EN : Vos films sont aussi des récits initiatiques dans lesquels le destin joue un rôle prépondérant…

EG : Oui, ce sont des récits un peu initiatiques mettant en scène des gens jeunes (en général) qui se trouvent face à leur destin. Ils l’assument ou ne l’assument pas. Lorsqu’ils l’assument, cela leur permet de voir un sens dans leur propre vie. De capter les rapports entre les différents éléments du monde. Comme une épiphanie d’ordre spirituel.

EN : Ainsi, dans Toutes les nuits, on a l’impression que l’un des deux personnages accepte son destin, mais pas l’autre.
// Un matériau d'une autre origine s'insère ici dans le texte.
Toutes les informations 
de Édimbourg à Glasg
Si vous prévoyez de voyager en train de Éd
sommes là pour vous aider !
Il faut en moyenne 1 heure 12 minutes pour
EG : Ils ont des destins différents. Henri et Jules sont presque des contraires mais chacun ne peut exister dans le monde que parce que l’autre existe également. Henri est attaché au monde matériel mais il a des inspirations de l’esprit, et c’est pourquoi il est ami avec Jules. Jules, lui, parvient à rester dans le monde car il garde assez de la lucidité que lui transmet Henri pour continuer à exister. C’est finalement plus difficile pour Henri. Il garde un certain regret, tandis que Jules est pleinement accompli.

EN : Comment travaillez-vous avec les acteurs pour obtenir le jeu spécifique que l’on retrouve dans tous vos films ?
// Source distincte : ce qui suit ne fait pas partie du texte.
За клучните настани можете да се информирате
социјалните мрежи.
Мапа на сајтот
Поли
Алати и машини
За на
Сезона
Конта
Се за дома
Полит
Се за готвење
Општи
EG : Je dirige moins que d’autres réalisateurs. Ce que je recherche, c’est l’intériorité des acteurs. C’est ce que je veux rendre appréhensible. Je leur demande de lire plusieurs fois le scénario et de toujours parler comme s’ils se parlaient à eux-mêmes en évitant toute tentative d’interprétation psychologique. Ce que je corrige, ce sont les intonations psychologiques qui sont toujours fausses, comme élever la voix en fin de phrase. On fait ensuite quelques répétitions pour que les acteurs soient à l’aise. Ce qui en sort est très intérieur. Mais les contraintes sont finalement plus dans le cadre, la lumière, la manière de filmer.